Genetics and family history are risk factors for some types of thyroid cancer. Radiation exposure, including receiving medical radiation for diagnosis or treatment during childhood, increases thyroid cancer risk. Low iodine in the diet is a risk factor in some parts of the world.
What are they symptoms of thyroid cancer?
Any of the following signs and symptoms might mean thyroid cancer is developing:
- A lump in the neck that grows quickly
- Swelling in the neck
- Pain in the front of the neck
- Hoarseness or changes in the voice
- Difficulty swallowing
- Difficulty breathing
- A persistent unexplained cough
How is thyroid cancer diagnosed?
The process of diagnosing thyroid cancer starts with a physical exam and health history. A doctor will feel for lumps in the thyroid and look for enlarged lymph nodes. Blood tests and imaging tests may be done, including ultrasound and radioiodine scans. A biopsy, or small tissue sample, may be taken and examined in the laboratory to see if a lump is cancerous.
How is thyroid cancer treated?
Treatment for thyroid cancer depends on how advanced the cancer is when it is detected, including how large it is and whether it has spread, a process known as metastasis. Thyroid cancer is often curable, especially if detected and treated early.
Surgery: Surgery may be done to remove the entire thyroid (a thyroidectomy) or one lobe of the gland (a lobectomy). Nearby lymph nodes may also be removed.
Radiation: The thyroid gland absorbs most iodine in the body, and radioactive iodine destroys thyroid tumors. External radiation may also be used. Radiation therapy may be used to kill any cancer cells that remain after surgery or to shrink tumors that cannot be surgically removed.
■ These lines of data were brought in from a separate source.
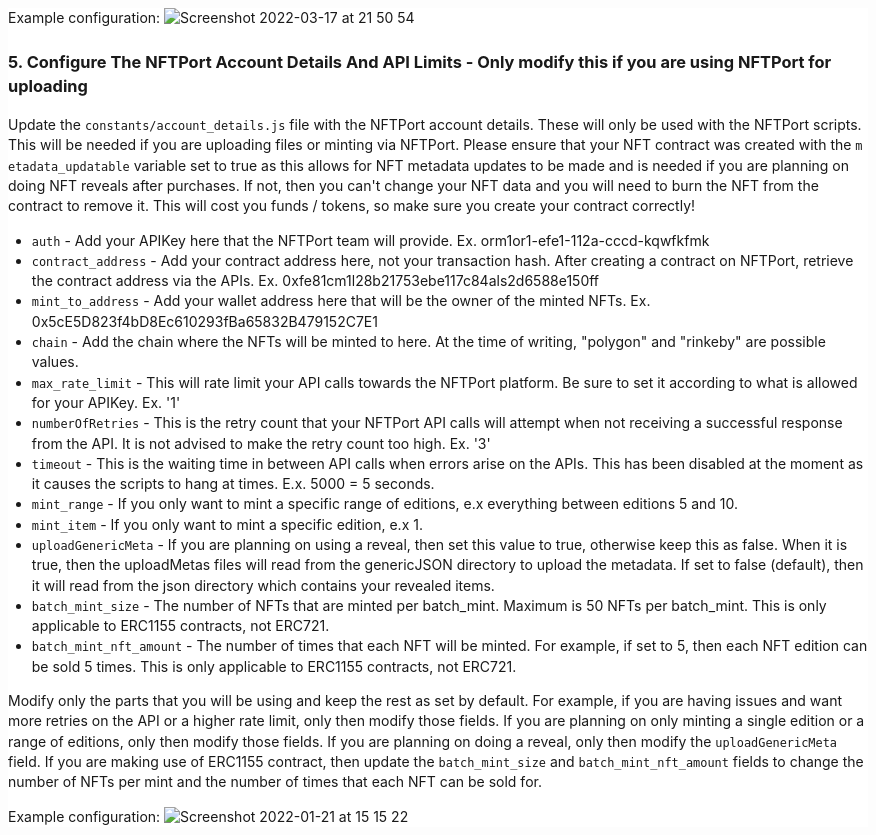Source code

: Example configuration:
<img width="1351" alt="Screenshot 2022-03-17 at 21 50 54" src="https://user-images.githubusercontent.com/52892685/158884234-3596584e-a1d6-4bb6-9deb-ca8bca5bb1e1.png">


### 5. Configure The NFTPort Account Details And API Limits - Only modify this if you are using NFTPort for uploading
Update the `constants/account_details.js` file with the NFTPort account details. These will only be used with the NFTPort scripts. This will be needed if you are uploading files or minting via NFTPort. Please ensure that your NFT contract was created with the `metadata_updatable` variable set to true as this allows for NFT metadata updates to be made and is needed if you are planning on doing NFT reveals after purchases. If not, then you can't change your NFT data and you will need to burn the NFT from the contract to remove it. This will cost you funds / tokens, so make sure you create your contract correctly!

- `auth` - Add your APIKey here that the NFTPort team will provide. Ex. orm1or1-efe1-112a-cccd-kqwfkfmk
- `contract_address` - Add your contract address here, not your transaction hash. After creating a contract on NFTPort, retrieve the contract address via the APIs. Ex. 0xfe81cm1l28b21753ebe117c84als2d6588e150ff
- `mint_to_address` - Add your wallet address here that will be the owner of the minted NFTs. Ex. 0x5cE5D823f4bD8Ec610293fBa65832B479152C7E1
- `chain` - Add the chain where the NFTs will be minted to here. At the time of writing, "polygon" and "rinkeby" are possible values.
- `max_rate_limit` - This will rate limit your API calls towards the NFTPort platform. Be sure to set it according to what is allowed for your APIKey. Ex. '1'
- `numberOfRetries` - This is the retry count that your NFTPort API calls will attempt when not receiving a successful response from the API. It is not advised to make the retry count too high.  Ex. '3'
- `timeout` - This is the waiting time in between API calls when errors arise on the APIs. This has been disabled at the moment as it causes the scripts to hang at times. E.x. 5000 = 5 seconds.
- `mint_range` - If you only want to mint a specific range of editions, e.x everything between editions 5 and 10.
- `mint_item` - If you only want to mint a specific edition, e.x 1.
- `uploadGenericMeta` - If you are planning on using a reveal, then set this value to true, otherwise keep this as false. When it is true, then the uploadMetas files will read from the genericJSON directory to upload the metadata. If set to false (default), then it will read from the json directory which contains your revealed items.
- `batch_mint_size` - The number of NFTs that are minted per batch_mint. Maximum is 50 NFTs per batch_mint. This is only applicable to ERC1155 contracts, not ERC721.
- `batch_mint_nft_amount` - The number of times that each NFT will be minted. For example, if set to 5, then each NFT edition can be sold 5 times. This is only applicable to ERC1155 contracts, not ERC721.

Modify only the parts that you will be using and keep the rest as set by default.
For example, if you are having issues and want more retries on the API or a higher rate limit, only then modify those fields. If you are planning on only minting a single edition or a range of editions, only then modify those fields. If you are planning on doing a reveal, only then modify the `uploadGenericMeta` field. If you are making use of ERC1155 contract, then update the `batch_mint_size` and `batch_mint_nft_amount` fields to change the number of NFTs per mint and the number of times that each NFT can be sold for.

Example configuration:
<img width="1341" alt="Screenshot 2022-01-21 at 15 15 22" src="https://user-images.githubusercontent.com/52892685/150533194-886a63e5-14f2-46f2-bee1-1428e11144d2.png">
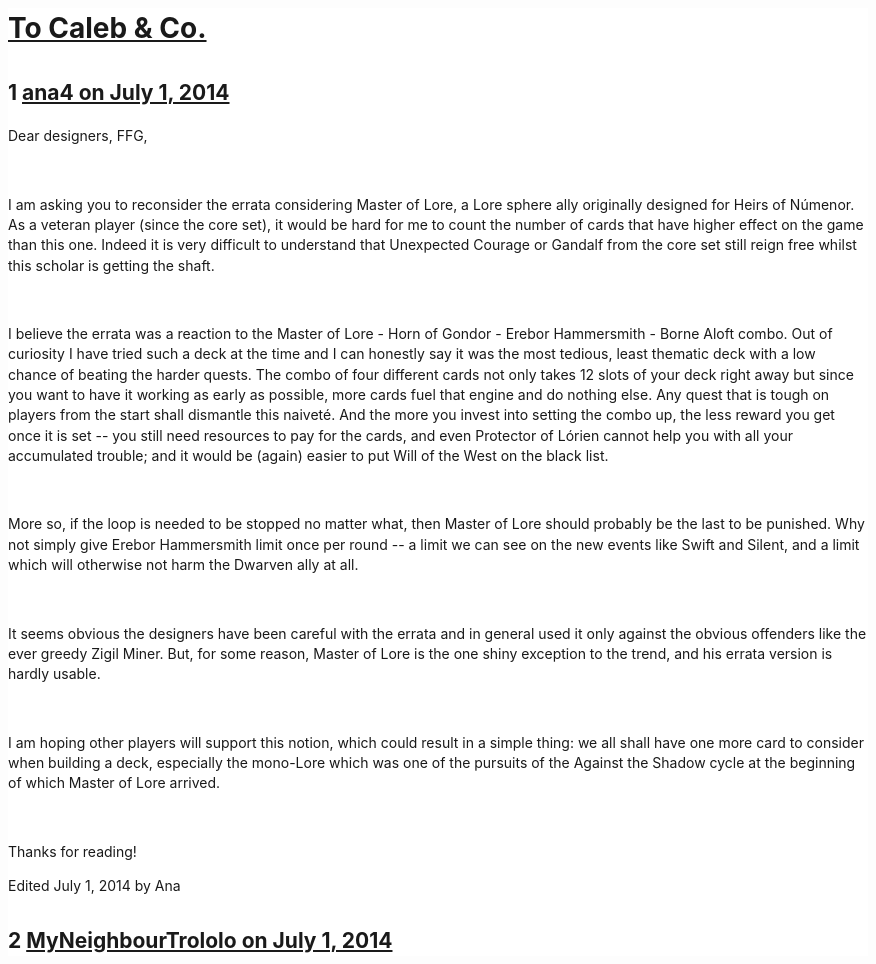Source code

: # [To Caleb &amp; Co.](https://community.fantasyflightgames.com/topic/109805-to-caleb-co/)

## 1 [ana4 on July 1, 2014](https://community.fantasyflightgames.com/topic/109805-to-caleb-co/?do=findComment&comment=1139461)

Dear designers, FFG,

 

I am asking you to reconsider the errata considering Master of Lore, a Lore sphere ally originally designed for Heirs of Númenor. As a veteran player (since the core set), it would be hard for me to count the number of cards that have higher effect on the game than this one. Indeed it is very difficult to understand that Unexpected Courage or Gandalf from the core set still reign free whilst this scholar is getting the shaft.

 

I believe the errata was a reaction to the Master of Lore - Horn of Gondor - Erebor Hammersmith - Borne Aloft combo. Out of curiosity I have tried such a deck at the time and I can honestly say it was the most tedious, least thematic deck with a low chance of beating the harder quests. The combo of four different cards not only takes 12 slots of your deck right away but since you want to have it working as early as possible, more cards fuel that engine and do nothing else. Any quest that is tough on players from the start shall dismantle this naiveté. And the more you invest into setting the combo up, the less reward you get once it is set -- you still need resources to pay for the cards, and even Protector of Lórien cannot help you with all your accumulated trouble; and it would be (again) easier to put Will of the West on the black list.

 

More so, if the loop is needed to be stopped no matter what, then Master of Lore should probably be the last to be punished. Why not simply give Erebor Hammersmith limit once per round -- a limit we can see on the new events like Swift and Silent, and a limit which will otherwise not harm the Dwarven ally at all.

 

It seems obvious the designers have been careful with the errata and in general used it only against the obvious offenders like the ever greedy Zigil Miner. But, for some reason, Master of Lore is the one shiny exception to the trend, and his errata version is hardly usable.

 

I am hoping other players will support this notion, which could result in a simple thing: we all shall have one more card to consider when building a deck, especially the mono-Lore which was one of the pursuits of the Against the Shadow cycle at the beginning of which Master of Lore arrived.

 

Thanks for reading!

Edited July 1, 2014 by Ana

## 2 [MyNeighbourTrololo on July 1, 2014](https://community.fantasyflightgames.com/topic/109805-to-caleb-co/?do=findComment&comment=1139469)
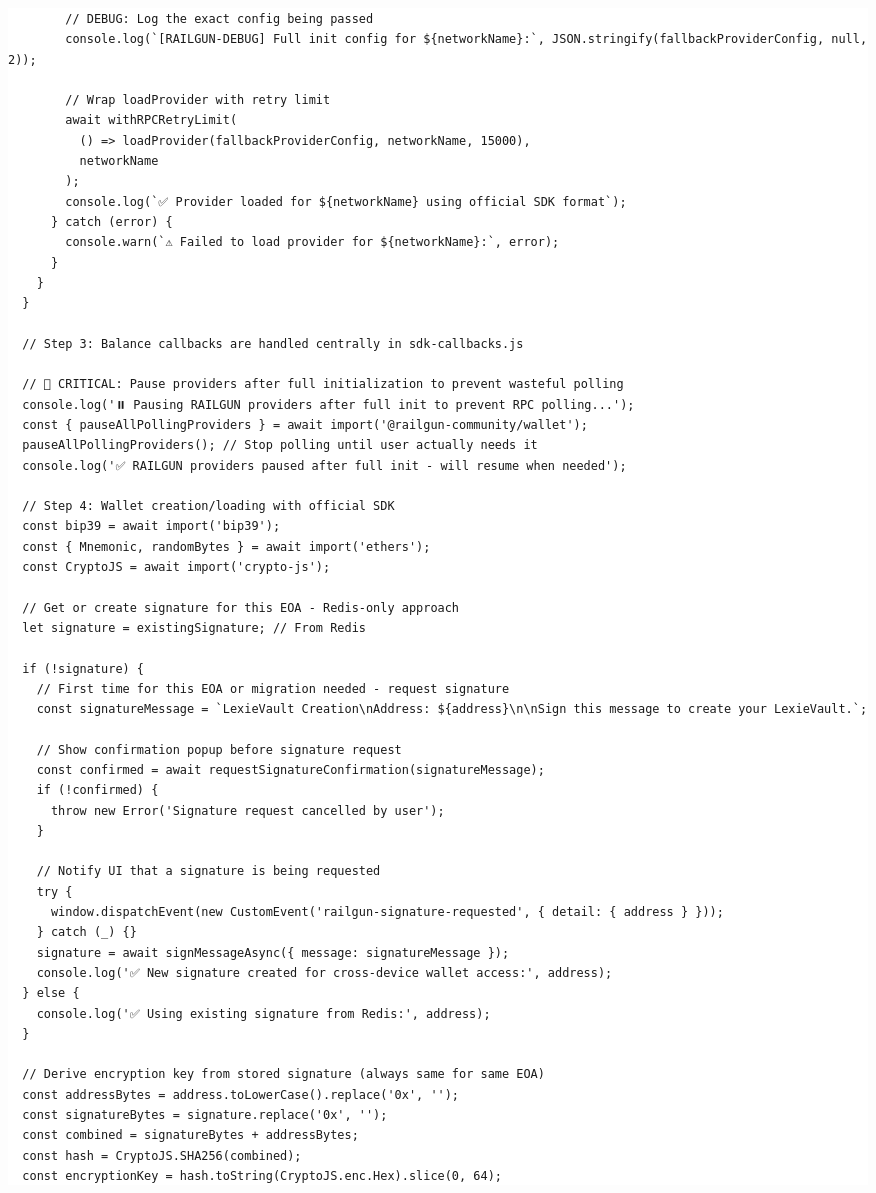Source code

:            // DEBUG: Log the exact config being passed
            console.log(`[RAILGUN-DEBUG] Full init config for ${networkName}:`, JSON.stringify(fallbackProviderConfig, null, 2));

            // Wrap loadProvider with retry limit
            await withRPCRetryLimit(
              () => loadProvider(fallbackProviderConfig, networkName, 15000),
              networkName
            );
            console.log(`✅ Provider loaded for ${networkName} using official SDK format`);
          } catch (error) {
            console.warn(`⚠️ Failed to load provider for ${networkName}:`, error);
          }
        }
      }

      // Step 3: Balance callbacks are handled centrally in sdk-callbacks.js

      // 🛑 CRITICAL: Pause providers after full initialization to prevent wasteful polling
      console.log('⏸️ Pausing RAILGUN providers after full init to prevent RPC polling...');
      const { pauseAllPollingProviders } = await import('@railgun-community/wallet');
      pauseAllPollingProviders(); // Stop polling until user actually needs it
      console.log('✅ RAILGUN providers paused after full init - will resume when needed');

      // Step 4: Wallet creation/loading with official SDK
      const bip39 = await import('bip39');
      const { Mnemonic, randomBytes } = await import('ethers');
      const CryptoJS = await import('crypto-js');

      // Get or create signature for this EOA - Redis-only approach
      let signature = existingSignature; // From Redis
      
      if (!signature) {
        // First time for this EOA or migration needed - request signature
        const signatureMessage = `LexieVault Creation\nAddress: ${address}\n\nSign this message to create your LexieVault.`;

        // Show confirmation popup before signature request
        const confirmed = await requestSignatureConfirmation(signatureMessage);
        if (!confirmed) {
          throw new Error('Signature request cancelled by user');
        }

        // Notify UI that a signature is being requested
        try {
          window.dispatchEvent(new CustomEvent('railgun-signature-requested', { detail: { address } }));
        } catch (_) {}
        signature = await signMessageAsync({ message: signatureMessage });
        console.log('✅ New signature created for cross-device wallet access:', address);
      } else {
        console.log('✅ Using existing signature from Redis:', address);
      }
      
      // Derive encryption key from stored signature (always same for same EOA)
      const addressBytes = address.toLowerCase().replace('0x', '');
      const signatureBytes = signature.replace('0x', '');
      const combined = signatureBytes + addressBytes;
      const hash = CryptoJS.SHA256(combined);
      const encryptionKey = hash.toString(CryptoJS.enc.Hex).slice(0, 64);
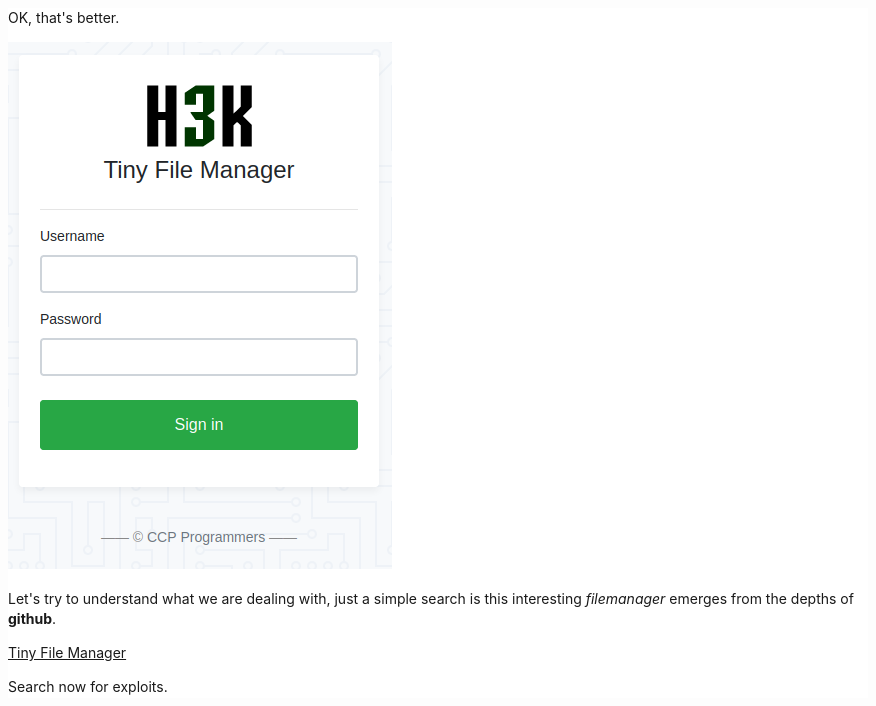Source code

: OK, that's better.

![](../content/images/2023/02/img-02.png)

Let's try to understand what we are dealing with, just a simple search is this interesting _filemanager_ emerges from the depths of **github**.

[Tiny File Manager](https://tinyfilemanager.github.io/?ref=secjuice.com)

Search now for exploits.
Chemotherapy: Traditional chemotherapy works by killing fast-growing cells, including cancer cells. It can also destroy rapidly dividing healthy cells, such as those in the gut or hair follicles, leading to side effects including nausea and hair loss.
Thyroid hormone therapy: After surgical removal or destruction of the thyroid, replacement thyroid hormone pills are given to maintain important functions such as regulating metabolism. Higher doses of thyroid hormones can help stop the growth of cancer cells that remain after surgery.
Targeted therapy: Targeted drugs work against cancers with specific characteristics. For example, they may interfere with signaling pathways that regulate cell growth or stimulate production of new blood vessels. Targeted treatment is often better tolerated than chemotherapy, but cancer may develop resistance over time.
Immunotherapy: The newest type of treatment helps the immune system fight cancer. For example, some tumors can turn off immune responses against them, and drugs known as checkpoint inhibitors can restore T cells’ ability to recognize and destroy cancer cells. Immunotherapy is now being tested for some types of advanced thyroid cancer.